April and the richness of our literature | Inquirer Opinion
The Learning curve

April and the richness of our literature

When, in 2015, President Benigno S. Aquino III signed Proclamation No. 968 designating April as Buwan ng Panitikan or National Literature Month for the country, the National Commission for Culture and the Arts then headed by Felipe M. de Leon Jr., the Komisyon sa Wikang Filipino chaired by Virgilio S. Almario, and the National Book Development Board (NBDB), had every reason to be jubilant. For it took much documentation and patience over two years to see this dream come true.

The official recognition was important for the three government agencies in highlighting the richness of our traditional literature—vibrant and thriving even in pre-Spanish times. The need to have a language—and our 170 languages, besides—leads us to take pride in our national identity. There is also urgency in making our very own literature well-known to us; no thanks to colonization, many of us are more familiar with western literature.

So, what a milestone it was to have the country honor Philippine literature with a special month devoted to it. (Ideally, it goes without saying that focus on it should be year-round.) April was the logical choice for a literary month, because the month begins with the birth anniversary of Francisco Balagtas on April 2.  Literary luminaries born in April include National Artists Bienvenido Lumbera and Edith Tiempo. It is also the month when Nick Joaquin and Emilio Jacinto died.


April is likewise associated with Hans Christian Andersen, William Shakespeare and Miguel de Cervantes. That is why  Instituto Cervantes holds its annual Día del Libro on April 27. Other international literary events in April are the International Children’s Book Day on April 2, and Unesco’s World Book and Copyright Day on April 23.

| Data provided |

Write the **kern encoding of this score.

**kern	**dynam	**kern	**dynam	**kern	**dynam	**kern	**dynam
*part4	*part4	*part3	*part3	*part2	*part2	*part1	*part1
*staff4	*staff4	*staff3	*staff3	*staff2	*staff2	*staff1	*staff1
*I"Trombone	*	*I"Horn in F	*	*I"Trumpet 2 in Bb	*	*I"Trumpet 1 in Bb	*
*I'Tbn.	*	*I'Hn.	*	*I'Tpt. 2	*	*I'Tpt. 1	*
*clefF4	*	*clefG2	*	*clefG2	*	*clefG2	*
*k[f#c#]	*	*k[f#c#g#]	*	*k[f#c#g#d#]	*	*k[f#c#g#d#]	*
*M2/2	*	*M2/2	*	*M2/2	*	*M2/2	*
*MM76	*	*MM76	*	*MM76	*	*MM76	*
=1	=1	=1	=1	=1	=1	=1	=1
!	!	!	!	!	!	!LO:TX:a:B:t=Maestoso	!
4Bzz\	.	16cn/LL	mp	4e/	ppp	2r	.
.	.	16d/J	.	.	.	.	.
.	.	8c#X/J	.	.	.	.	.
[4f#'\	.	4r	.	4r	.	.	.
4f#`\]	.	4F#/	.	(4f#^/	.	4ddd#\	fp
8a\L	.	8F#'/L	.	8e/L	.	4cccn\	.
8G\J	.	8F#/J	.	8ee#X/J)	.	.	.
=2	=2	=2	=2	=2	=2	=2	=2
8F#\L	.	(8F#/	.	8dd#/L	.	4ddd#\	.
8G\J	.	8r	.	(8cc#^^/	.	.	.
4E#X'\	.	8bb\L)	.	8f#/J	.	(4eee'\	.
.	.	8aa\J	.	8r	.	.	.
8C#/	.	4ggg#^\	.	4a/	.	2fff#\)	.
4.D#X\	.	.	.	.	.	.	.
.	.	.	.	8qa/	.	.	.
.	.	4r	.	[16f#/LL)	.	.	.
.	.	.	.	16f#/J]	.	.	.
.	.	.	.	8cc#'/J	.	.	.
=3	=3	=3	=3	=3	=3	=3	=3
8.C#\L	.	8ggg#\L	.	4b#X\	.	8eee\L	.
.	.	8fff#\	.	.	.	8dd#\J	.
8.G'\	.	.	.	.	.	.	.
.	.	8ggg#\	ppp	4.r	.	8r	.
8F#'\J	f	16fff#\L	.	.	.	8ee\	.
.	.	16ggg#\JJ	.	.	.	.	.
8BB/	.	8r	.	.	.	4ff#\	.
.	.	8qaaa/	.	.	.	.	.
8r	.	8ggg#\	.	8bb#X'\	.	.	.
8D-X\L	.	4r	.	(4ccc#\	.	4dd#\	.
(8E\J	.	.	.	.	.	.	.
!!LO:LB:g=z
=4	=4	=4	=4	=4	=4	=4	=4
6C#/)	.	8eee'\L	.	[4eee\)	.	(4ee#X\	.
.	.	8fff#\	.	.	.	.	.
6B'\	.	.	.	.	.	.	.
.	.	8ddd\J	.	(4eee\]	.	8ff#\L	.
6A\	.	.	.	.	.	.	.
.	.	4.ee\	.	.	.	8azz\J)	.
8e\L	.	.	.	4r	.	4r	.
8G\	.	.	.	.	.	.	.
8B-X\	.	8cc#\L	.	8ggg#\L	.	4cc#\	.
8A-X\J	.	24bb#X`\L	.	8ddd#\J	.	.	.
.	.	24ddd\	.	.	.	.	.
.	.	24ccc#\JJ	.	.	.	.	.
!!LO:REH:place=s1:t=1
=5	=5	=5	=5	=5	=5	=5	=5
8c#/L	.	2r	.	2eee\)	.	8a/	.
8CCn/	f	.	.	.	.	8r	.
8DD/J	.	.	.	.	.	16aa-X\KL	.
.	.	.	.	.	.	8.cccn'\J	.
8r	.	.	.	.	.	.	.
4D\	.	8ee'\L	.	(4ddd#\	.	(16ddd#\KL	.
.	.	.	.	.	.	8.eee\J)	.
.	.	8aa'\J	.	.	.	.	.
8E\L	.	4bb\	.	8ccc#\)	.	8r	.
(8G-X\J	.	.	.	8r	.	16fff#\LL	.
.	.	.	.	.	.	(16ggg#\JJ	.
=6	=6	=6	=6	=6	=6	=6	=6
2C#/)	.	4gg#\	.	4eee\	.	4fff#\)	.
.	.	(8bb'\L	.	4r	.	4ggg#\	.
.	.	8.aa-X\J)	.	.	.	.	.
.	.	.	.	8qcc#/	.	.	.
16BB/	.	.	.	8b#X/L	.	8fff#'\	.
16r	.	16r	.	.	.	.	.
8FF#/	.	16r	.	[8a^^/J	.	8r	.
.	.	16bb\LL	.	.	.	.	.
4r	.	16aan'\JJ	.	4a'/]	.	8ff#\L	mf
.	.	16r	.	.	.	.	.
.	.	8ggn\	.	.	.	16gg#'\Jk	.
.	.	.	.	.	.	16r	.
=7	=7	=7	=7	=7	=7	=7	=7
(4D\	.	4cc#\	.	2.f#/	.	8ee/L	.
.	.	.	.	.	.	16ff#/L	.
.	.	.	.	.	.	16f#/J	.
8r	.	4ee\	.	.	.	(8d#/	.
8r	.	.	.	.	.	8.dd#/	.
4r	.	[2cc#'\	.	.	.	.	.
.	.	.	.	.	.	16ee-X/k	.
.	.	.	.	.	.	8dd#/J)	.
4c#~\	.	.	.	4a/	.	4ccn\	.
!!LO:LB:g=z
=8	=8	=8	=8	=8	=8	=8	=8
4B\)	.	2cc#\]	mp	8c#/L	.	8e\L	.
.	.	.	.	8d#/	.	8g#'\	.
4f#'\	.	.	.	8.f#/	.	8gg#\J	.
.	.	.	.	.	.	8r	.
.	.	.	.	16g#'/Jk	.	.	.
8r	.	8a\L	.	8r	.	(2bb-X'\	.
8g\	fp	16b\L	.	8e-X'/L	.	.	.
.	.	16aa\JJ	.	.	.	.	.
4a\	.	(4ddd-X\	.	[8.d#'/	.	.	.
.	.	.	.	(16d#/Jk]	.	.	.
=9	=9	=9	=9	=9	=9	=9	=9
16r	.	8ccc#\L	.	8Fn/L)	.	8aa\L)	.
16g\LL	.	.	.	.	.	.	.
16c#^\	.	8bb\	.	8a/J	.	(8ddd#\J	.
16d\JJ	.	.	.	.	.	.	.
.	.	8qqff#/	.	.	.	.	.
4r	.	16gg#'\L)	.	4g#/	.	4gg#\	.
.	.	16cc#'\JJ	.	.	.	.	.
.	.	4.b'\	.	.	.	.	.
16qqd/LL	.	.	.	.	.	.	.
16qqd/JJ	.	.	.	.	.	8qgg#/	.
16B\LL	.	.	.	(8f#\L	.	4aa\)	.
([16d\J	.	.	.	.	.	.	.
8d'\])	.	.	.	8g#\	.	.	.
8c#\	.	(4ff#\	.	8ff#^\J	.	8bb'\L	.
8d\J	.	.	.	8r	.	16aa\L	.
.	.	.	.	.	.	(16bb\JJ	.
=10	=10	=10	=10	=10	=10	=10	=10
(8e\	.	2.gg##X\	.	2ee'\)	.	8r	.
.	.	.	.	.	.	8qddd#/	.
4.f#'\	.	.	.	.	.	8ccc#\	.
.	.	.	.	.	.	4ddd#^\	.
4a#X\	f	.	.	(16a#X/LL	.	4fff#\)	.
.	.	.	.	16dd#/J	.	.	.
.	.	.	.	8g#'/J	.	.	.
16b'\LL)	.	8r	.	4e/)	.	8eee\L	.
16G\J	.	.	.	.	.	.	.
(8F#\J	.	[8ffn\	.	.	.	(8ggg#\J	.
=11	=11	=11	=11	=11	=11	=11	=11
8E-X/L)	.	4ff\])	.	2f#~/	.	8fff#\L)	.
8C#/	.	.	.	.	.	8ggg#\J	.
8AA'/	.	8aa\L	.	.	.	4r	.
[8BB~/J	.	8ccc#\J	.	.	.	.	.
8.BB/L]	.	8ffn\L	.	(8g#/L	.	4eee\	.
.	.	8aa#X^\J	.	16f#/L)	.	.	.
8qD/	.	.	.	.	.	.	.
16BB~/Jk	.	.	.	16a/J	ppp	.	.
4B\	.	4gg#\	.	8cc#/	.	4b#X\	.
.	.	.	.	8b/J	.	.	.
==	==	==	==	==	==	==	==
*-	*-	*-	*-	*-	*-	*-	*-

| Action item A |
Answer these questions from the article on National Literature Month:
(i) Who chaired the Komisyon sa Wikang Filipino?
(ii) Whose birth anniversary falls on April 2?
(iii) On what date does Instituto Cervantes hold its annual Día del Libro?
| Action item B |
Decide whether each statement agrees with the article on National Literature Month. Answer yes or no, and quote the words that settle it.
(i) Proclamation No. 968 was signed in 2015.
(ii) Nick Joaquin was born in April.
(iii) The month's designation was achieved in less than a year.
| Action item C |
Repeat word for word the passage of the article on National Literature Month starting with "When, in 2015, President" and going on through "dream come true.".
The material comes from a source separate from the article on National Literature Month.

| Response box A |
(i) Virgilio S. Almario
(ii) Francisco Balagtas
(iii) April 27

| Response box B |
(i) Yes: "When, in 2015, President Benigno S. Aquino III signed Proclamation No. 968"
(ii) No: "It is also the month when Nick Joaquin and Emilio Jacinto died."
(iii) No: "it took much documentation and patience over two years to see this dream come true"

| Response box C |
When, in 2015, President Benigno S. Aquino III signed Proclamation No. 968 designating April as Buwan ng Panitikan or National Literature Month for the country, the National Commission for Culture and the Arts then headed by Felipe M. de Leon Jr., the Komisyon sa Wikang Filipino chaired by Virgilio S. Almario, and the National Book Development Board (NBDB), had every reason to be jubilant. For it took much documentation and patience over two years to see this dream come true.